**WHAT TO PRODUCE**
Each line in the records below, from the one that contains "index mcp: (286, 467)" to the one that contains "middle mcp: (445, 710)", should be reproduced exactly, the first and last included.

── MATERIAL PROVIDED

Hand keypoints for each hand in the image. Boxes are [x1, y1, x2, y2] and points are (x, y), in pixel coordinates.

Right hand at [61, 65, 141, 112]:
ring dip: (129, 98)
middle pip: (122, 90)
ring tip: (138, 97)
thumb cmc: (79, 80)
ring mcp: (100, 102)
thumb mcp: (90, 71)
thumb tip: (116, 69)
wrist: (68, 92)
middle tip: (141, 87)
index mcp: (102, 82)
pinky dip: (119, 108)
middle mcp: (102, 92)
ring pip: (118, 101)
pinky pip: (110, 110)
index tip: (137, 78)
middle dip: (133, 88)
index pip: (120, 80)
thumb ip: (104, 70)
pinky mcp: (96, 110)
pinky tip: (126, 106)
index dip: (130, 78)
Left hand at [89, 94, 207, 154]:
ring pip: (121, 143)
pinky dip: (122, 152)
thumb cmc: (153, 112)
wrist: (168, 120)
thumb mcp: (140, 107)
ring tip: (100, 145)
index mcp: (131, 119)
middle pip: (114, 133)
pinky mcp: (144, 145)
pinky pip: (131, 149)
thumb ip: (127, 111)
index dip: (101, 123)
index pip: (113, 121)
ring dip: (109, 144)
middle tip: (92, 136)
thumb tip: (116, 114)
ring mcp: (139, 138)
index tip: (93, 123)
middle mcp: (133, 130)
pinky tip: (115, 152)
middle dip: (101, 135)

────
── MATERIAL PROVIDED

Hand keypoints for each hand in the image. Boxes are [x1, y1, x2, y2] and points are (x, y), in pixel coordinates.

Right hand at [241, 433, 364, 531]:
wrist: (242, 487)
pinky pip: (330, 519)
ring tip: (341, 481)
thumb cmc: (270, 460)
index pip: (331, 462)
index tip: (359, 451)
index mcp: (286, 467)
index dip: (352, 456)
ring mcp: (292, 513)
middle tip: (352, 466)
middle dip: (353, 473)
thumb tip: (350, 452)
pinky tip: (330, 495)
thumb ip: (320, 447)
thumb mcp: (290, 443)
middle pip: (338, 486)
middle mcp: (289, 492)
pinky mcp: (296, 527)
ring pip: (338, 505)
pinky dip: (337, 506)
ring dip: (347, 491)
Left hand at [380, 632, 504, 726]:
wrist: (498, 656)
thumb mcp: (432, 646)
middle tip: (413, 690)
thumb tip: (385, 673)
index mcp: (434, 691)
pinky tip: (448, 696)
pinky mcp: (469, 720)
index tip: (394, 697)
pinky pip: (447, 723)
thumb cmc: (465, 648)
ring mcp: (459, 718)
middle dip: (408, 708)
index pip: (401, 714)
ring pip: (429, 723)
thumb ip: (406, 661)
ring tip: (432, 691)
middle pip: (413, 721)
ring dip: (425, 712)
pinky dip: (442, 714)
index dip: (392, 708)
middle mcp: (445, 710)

────
── MATERIAL PROVIDED

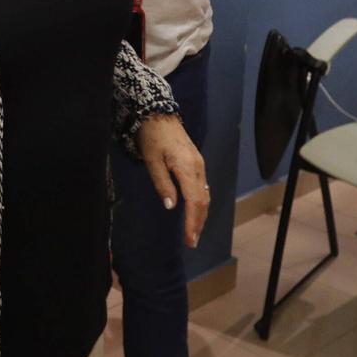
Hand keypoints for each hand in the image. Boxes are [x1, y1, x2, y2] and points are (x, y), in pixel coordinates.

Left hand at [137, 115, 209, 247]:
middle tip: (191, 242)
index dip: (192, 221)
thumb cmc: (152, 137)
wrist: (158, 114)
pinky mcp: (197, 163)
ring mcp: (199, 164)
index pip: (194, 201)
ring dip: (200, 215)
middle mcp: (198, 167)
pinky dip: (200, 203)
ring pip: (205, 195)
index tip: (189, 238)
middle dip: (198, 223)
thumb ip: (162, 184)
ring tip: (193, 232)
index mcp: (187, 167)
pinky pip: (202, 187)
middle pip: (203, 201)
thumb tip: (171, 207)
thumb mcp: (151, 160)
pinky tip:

────

**ANSWER FOR THIS EXERCISE**
index mcp: (286, 467)
index dip: (352, 456)
ring mcp: (292, 513)
middle tip: (352, 466)
middle dip: (353, 473)
thumb tip: (350, 452)
pinky tip: (330, 495)
thumb ip: (320, 447)
thumb mcp: (290, 443)
middle pip: (338, 486)
middle mcp: (289, 492)
pinky mcp: (296, 527)
ring pip: (338, 505)
pinky dip: (337, 506)
ring dip: (347, 491)
Left hand at [380, 632, 504, 726]:
wrist: (498, 656)
thumb mcp: (432, 646)
middle tip: (413, 690)
thumb tip: (385, 673)
index mcp: (434, 691)
pinky tip: (448, 696)
pinky mcp: (469, 720)
index tip: (394, 697)
pinky pip: (447, 723)
thumb cmc: (465, 648)
ring mcp: (459, 718)
middle dip: (408, 708)
index pip: (401, 714)
ring pip: (429, 723)
thumb ip: (406, 661)
ring tip: (432, 691)
middle pip: (413, 721)
ring dip: (425, 712)
pinky dip: (442, 714)
index dip: (392, 708)
middle mcp: (445, 710)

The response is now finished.